*Exercise details*
Reproduce the records below without any change, but only the part that opens with the line containing "Source Extractor 2.28.2" and closes with the line containing "385 316 6 4 -2 8.6", both of those lines included.
__________
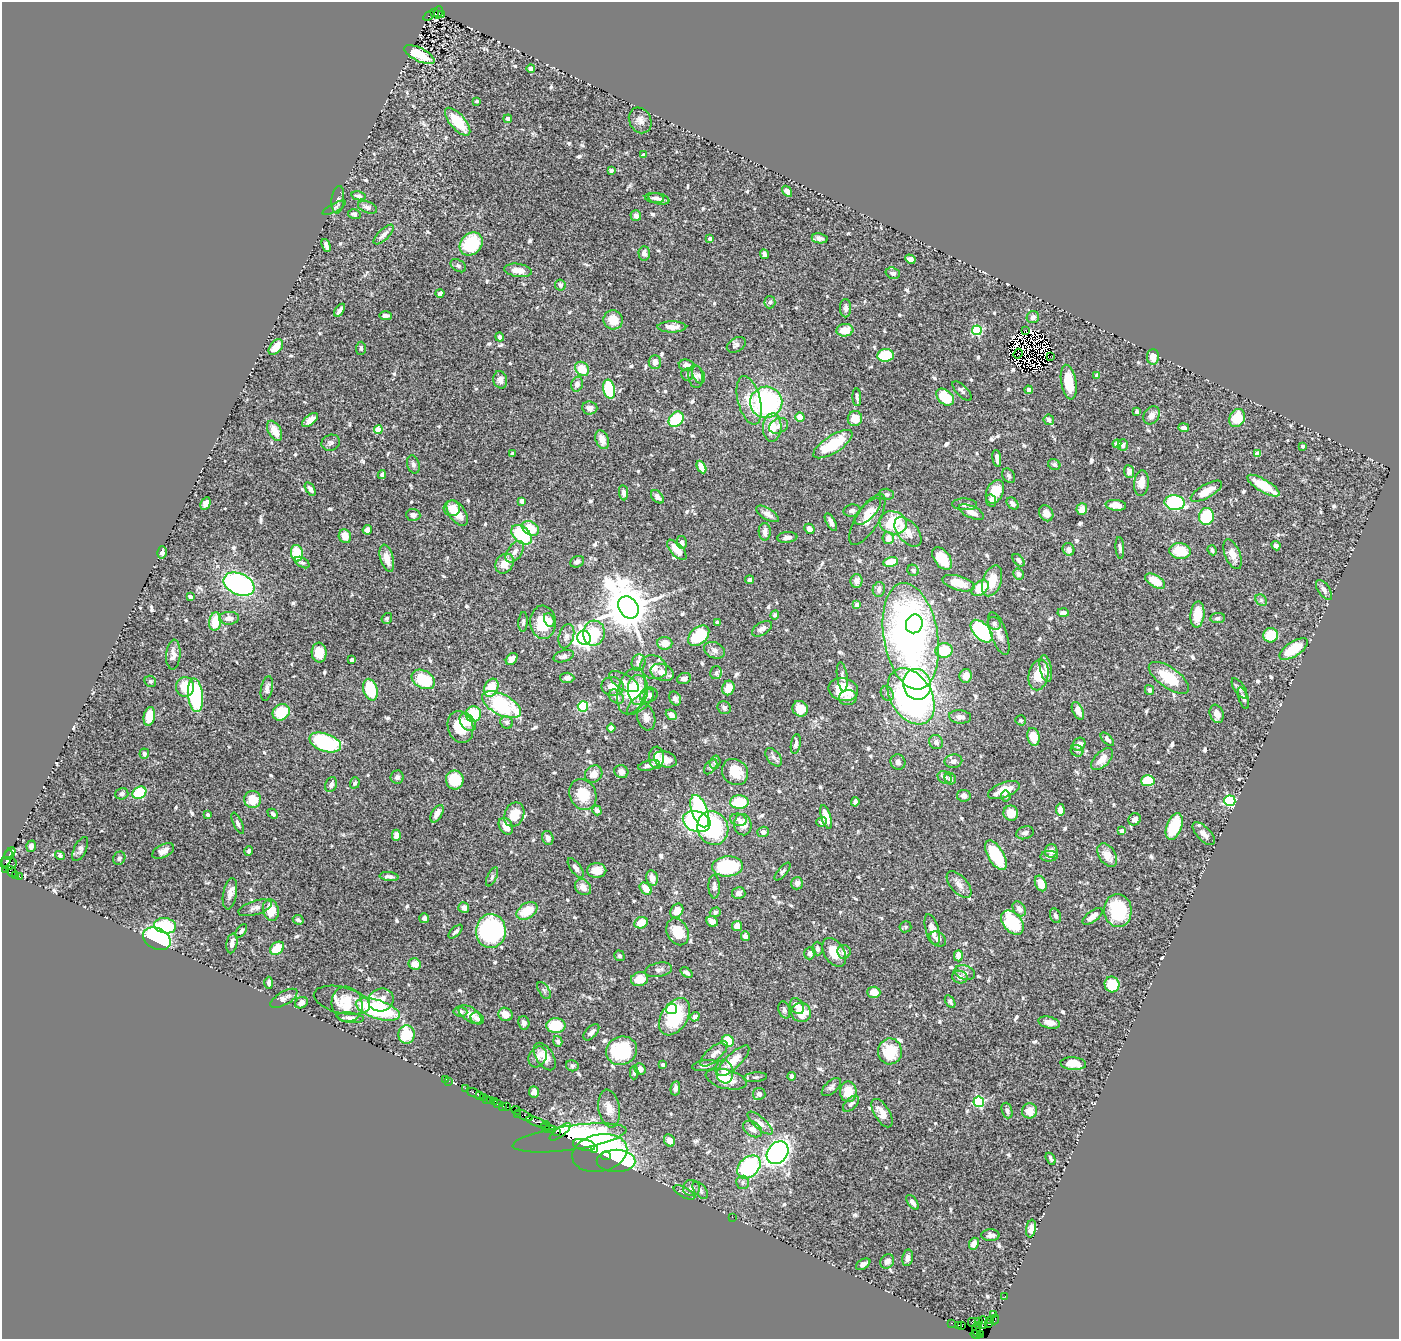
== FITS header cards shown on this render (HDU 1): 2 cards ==
NAXIS1  =                 1397
NAXIS2  =                 1337

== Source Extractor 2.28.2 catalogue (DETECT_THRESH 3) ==
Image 1397 x 1337 px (HDU 1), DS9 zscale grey, 1 PNG px = 1 image px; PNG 1401 x 1341 px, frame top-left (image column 1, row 1337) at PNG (2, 2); each listed source drawn as its Kron ellipse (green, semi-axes under 4 px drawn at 4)
Background 0.998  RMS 0.041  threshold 0.123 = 3 sigma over >= 5 px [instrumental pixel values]
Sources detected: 724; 13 with non-positive FLUX_AUTO (blend fragments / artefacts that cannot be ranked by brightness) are neither listed nor drawn; of the other 711, the 500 brightest by FLUX_AUTO listed and drawn (211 fainter detections omitted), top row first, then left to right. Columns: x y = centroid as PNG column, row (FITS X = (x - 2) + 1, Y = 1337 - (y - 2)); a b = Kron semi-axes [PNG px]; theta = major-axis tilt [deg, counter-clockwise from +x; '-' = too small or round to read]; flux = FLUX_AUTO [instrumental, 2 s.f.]
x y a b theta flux
434 12 4 3 - 180
438 12 6 3 80 29
442 14 3 3 - 31
429 16 6 3 34 290
419 54 17 6 -26 73
531 68 4 4 - 11
477 101 3 3 - 6.3
508 119 4 3 - 8.4
640 120 13 11 -60 16
458 122 17 7 -49 87
643 155 4 3 - 8
611 171 4 3 - 6.1
787 191 6 4 -57 14
358 196 7 4 -12 7
654 198 10 5 -7 7.9
659 199 11 5 -13 8.9
338 200 14 6 84 11
367 207 10 5 -21 11
334 208 13 4 27 7.5
354 214 6 5 - 7.4
636 216 5 5 - 13
384 235 13 5 44 15
820 238 8 5 -9 9.6
710 239 4 4 - 15
471 244 12 10 47 140
326 245 7 4 -71 13
644 253 7 5 -88 13
764 254 5 4 - 10
910 259 5 4 - 16
458 266 8 5 -32 6.3
518 270 14 6 -8 26
893 273 7 5 -17 9
560 285 5 5 - 8.9
440 293 4 4 - 8.4
770 302 6 5 - 6
846 308 9 5 -90 8.7
340 310 7 3 55 11
385 316 6 4 -2 8.6
1033 317 6 6 - 10
613 320 10 9 - 45
672 327 14 5 0 21
845 330 8 6 6 42
977 330 5 5 - 230
1025 330 4 3 - 39
500 337 4 4 - 8.3
736 345 10 7 31 8.5
276 347 9 5 51 34
361 348 6 5 - 6.8
1018 354 5 2 - 7.8
885 355 8 6 6 99
1050 356 2 2 - 6.8
1153 357 7 6 - 31
655 362 7 6 - 18
687 365 8 5 -10 20
582 369 8 6 -47 62
687 375 6 6 - 6.5
699 375 9 5 -65 8.4
1097 375 4 3 - 17
696 377 11 7 -81 13
500 380 9 7 -75 15
1069 382 17 7 -80 70
577 384 7 5 73 12
609 389 10 6 -77 150
1029 390 4 4 - 11
962 391 12 5 -45 8.4
857 397 9 4 -86 7.1
945 397 10 7 -41 86
749 400 25 11 -76 53
766 402 16 15 - 480
590 408 8 6 -6 14
1137 412 4 3 - 14
1151 415 10 7 57 15
800 417 4 4 - 32
1237 418 9 7 62 85
676 419 8 6 47 120
855 419 7 7 - 34
310 420 9 5 38 21
1049 420 5 5 - 11
779 426 10 7 27 14
772 427 14 9 86 55
1184 428 5 3 - 6.7
378 430 4 4 - 67
275 431 11 6 -62 39
602 440 10 6 -70 29
331 443 9 8 - 8.8
833 444 22 8 32 120
1117 444 4 4 - 19
1123 445 6 5 - 7.7
1302 446 4 3 - 5.9
512 454 3 3 - 6.6
1258 454 4 4 - 32
997 458 8 3 -81 13
413 465 9 6 -73 8.7
1054 465 6 5 - 6.2
701 467 7 4 -62 35
1129 471 6 5 - 14
382 475 4 4 - 7.7
1009 476 8 5 -57 6.2
1141 483 13 7 84 27
1263 486 18 6 -31 71
310 489 7 4 -57 11
1206 491 17 7 30 41
995 492 12 8 64 60
623 493 7 4 -83 10
887 494 7 5 -1 6.7
657 497 7 5 -47 11
522 501 4 4 - 13
991 501 6 5 - 9.5
206 503 6 4 62 10
1013 503 7 5 -46 12
1175 503 10 7 -5 230
965 504 12 6 -2 12
1116 505 10 5 -6 23
452 508 8 8 - 32
1082 509 6 5 - 26
852 510 8 6 9 9.5
868 512 17 7 46 25
971 512 13 6 -24 20
457 513 14 8 -54 44
1046 513 8 6 -59 19
767 514 13 5 -31 17
413 515 7 6 - 11
1206 517 8 7 - 110
867 519 29 11 58 51
831 522 9 4 -60 15
893 523 14 11 -16 150
530 528 9 6 -33 59
809 529 6 5 - 16
367 530 5 4 - 11
765 532 9 6 -89 19
908 532 17 10 -50 25
522 535 12 7 -41 150
345 536 7 6 - 37
787 537 10 5 6 12
888 538 6 5 - 23
682 542 6 5 - 13
1276 546 5 4 - 8.2
1120 548 11 4 -85 7.8
1069 549 6 5 - 12
677 550 12 6 -47 41
1212 550 5 4 - 6.2
1180 551 11 8 -6 81
162 552 6 5 - 10
515 552 12 7 54 17
297 553 8 6 -80 76
1232 554 16 7 -68 26
387 558 14 6 -74 35
942 559 13 7 -53 68
1018 560 7 4 -49 8.6
577 562 7 5 26 8.6
891 562 7 5 11 63
302 563 8 4 -31 6.7
504 563 10 8 55 37
913 570 6 5 - 5.9
1018 574 6 5 - 9.9
749 580 4 4 - 7.2
856 581 7 6 - 15
992 581 16 9 71 55
1155 581 11 6 -31 56
958 583 16 7 -16 39
239 584 16 10 -24 540
980 588 10 6 39 71
879 589 7 6 - 12
1324 590 11 6 -55 11
190 597 4 3 - 13
1261 600 6 5 - 5.9
857 605 4 4 - 16
628 607 12 9 -54 14000
1063 613 6 3 -4 9.6
1197 614 13 7 84 54
775 615 4 4 - 7
229 618 10 6 3 21
387 618 6 5 - 6.5
1218 618 7 5 6 8.3
549 620 7 4 -64 13
215 622 9 6 82 66
523 622 10 4 86 6.6
543 622 16 13 -86 92
717 622 4 4 - 19
994 623 7 6 - 7.8
914 624 9 8 - 86
762 629 11 6 32 14
982 631 14 7 -47 370
594 633 12 11 - 97
999 633 22 8 -70 26
1270 635 7 7 - 100
566 636 12 7 74 15
699 636 12 8 42 110
911 636 54 27 -81 1100
584 638 7 6 - 1200
665 643 7 6 - 26
1294 649 16 7 33 89
715 650 11 8 -24 13
944 650 8 7 - 90
319 653 10 7 -88 38
173 654 15 7 85 16
564 656 10 5 16 11
512 659 7 5 46 14
352 660 4 3 - 5.9
639 663 8 7 - 14
654 667 14 11 -24 24
1046 668 13 6 -79 17
662 672 12 8 -19 26
716 673 6 6 - 6
1039 675 15 9 78 70
966 676 7 6 - 28
842 677 15 5 -82 11
567 678 7 5 -3 10
684 678 7 5 22 12
1169 678 23 10 -35 93
423 679 12 8 -29 99
150 681 6 5 - 5.8
624 682 16 7 -30 19
917 684 15 14 - 360
612 686 11 9 -9 44
185 687 10 9 - 51
267 688 12 6 78 12
491 688 9 6 63 71
728 688 7 6 - 33
1240 688 12 5 -56 7.5
843 689 15 11 -13 89
370 690 11 7 -73 130
638 690 15 10 -89 67
1149 690 5 4 - 6.3
631 691 24 13 76 100
887 693 8 6 -57 8.1
195 695 17 7 -84 270
649 695 9 7 20 13
911 696 30 20 -59 920
616 697 8 6 -41 14
848 697 9 7 12 12
675 698 7 5 -60 12
1243 698 11 4 -72 8.3
641 702 17 7 42 20
501 705 21 10 -28 230
583 706 5 5 - 160
724 708 7 6 - 7.8
800 709 8 7 - 39
1078 711 9 5 -64 18
281 712 9 7 41 84
473 714 8 7 - 97
1217 714 9 6 -71 20
671 715 6 4 -42 18
149 716 9 5 80 53
646 717 13 9 -74 17
960 717 11 6 -5 14
1021 720 5 5 - 6.1
468 722 10 6 -52 23
507 722 6 6 - 7.1
460 727 16 12 -73 80
611 728 4 4 - 12
1033 737 9 6 -79 43
1107 739 8 4 -44 11
325 742 16 9 -19 260
936 742 7 6 - 11
796 744 10 4 79 7.8
1079 744 7 6 - 18
1077 751 6 5 - 5.8
144 754 5 4 - 9.1
774 757 10 6 -52 10
656 758 11 7 -89 30
665 759 11 8 -18 28
1102 759 14 7 45 26
953 761 9 6 10 12
715 762 7 5 73 6
898 762 8 7 - 11
649 765 11 4 16 14
711 767 8 5 52 6.6
621 772 7 6 - 15
735 772 14 12 -46 64
594 774 9 8 - 22
397 777 6 6 - 8
945 777 7 6 - 16
950 779 6 5 - 8.5
455 780 9 9 - 96
1148 781 7 5 4 93
355 783 5 4 - 7.1
331 785 8 5 68 11
1004 790 16 7 20 50
139 793 7 5 33 130
122 794 6 5 - 7.1
583 794 16 13 -63 73
964 796 7 6 - 12
1006 796 5 5 - 6.1
253 799 8 8 - 57
1230 801 5 5 - 340
739 802 9 6 0 95
855 802 5 4 - 9.1
597 810 5 4 - 13
1060 810 6 4 -85 18
700 811 17 8 -70 300
1011 813 8 7 - 34
273 814 6 4 -45 6.9
437 814 10 5 60 20
208 815 3 3 - 8.4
__________
*Response to the exercise*
== Source Extractor 2.28.2 catalogue (DETECT_THRESH 3) ==
Image 1397 x 1337 px (HDU 1), DS9 zscale grey, 1 PNG px = 1 image px; PNG 1401 x 1341 px, frame top-left (image column 1, row 1337) at PNG (2, 2); each listed source drawn as its Kron ellipse (green, semi-axes under 4 px drawn at 4)
Background 0.998  RMS 0.041  threshold 0.123 = 3 sigma over >= 5 px [instrumental pixel values]
Sources detected: 724; 13 with non-positive FLUX_AUTO (blend fragments / artefacts that cannot be ranked by brightness) are neither listed nor drawn; of the other 711, the 500 brightest by FLUX_AUTO listed and drawn (211 fainter detections omitted), top row first, then left to right. Columns: x y = centroid as PNG column, row (FITS X = (x - 2) + 1, Y = 1337 - (y - 2)); a b = Kron semi-axes [PNG px]; theta = major-axis tilt [deg, counter-clockwise from +x; '-' = too small or round to read]; flux = FLUX_AUTO [instrumental, 2 s.f.]
x y a b theta flux
434 12 4 3 - 180
438 12 6 3 80 29
442 14 3 3 - 31
429 16 6 3 34 290
419 54 17 6 -26 73
531 68 4 4 - 11
477 101 3 3 - 6.3
508 119 4 3 - 8.4
640 120 13 11 -60 16
458 122 17 7 -49 87
643 155 4 3 - 8
611 171 4 3 - 6.1
787 191 6 4 -57 14
358 196 7 4 -12 7
654 198 10 5 -7 7.9
659 199 11 5 -13 8.9
338 200 14 6 84 11
367 207 10 5 -21 11
334 208 13 4 27 7.5
354 214 6 5 - 7.4
636 216 5 5 - 13
384 235 13 5 44 15
820 238 8 5 -9 9.6
710 239 4 4 - 15
471 244 12 10 47 140
326 245 7 4 -71 13
644 253 7 5 -88 13
764 254 5 4 - 10
910 259 5 4 - 16
458 266 8 5 -32 6.3
518 270 14 6 -8 26
893 273 7 5 -17 9
560 285 5 5 - 8.9
440 293 4 4 - 8.4
770 302 6 5 - 6
846 308 9 5 -90 8.7
340 310 7 3 55 11
385 316 6 4 -2 8.6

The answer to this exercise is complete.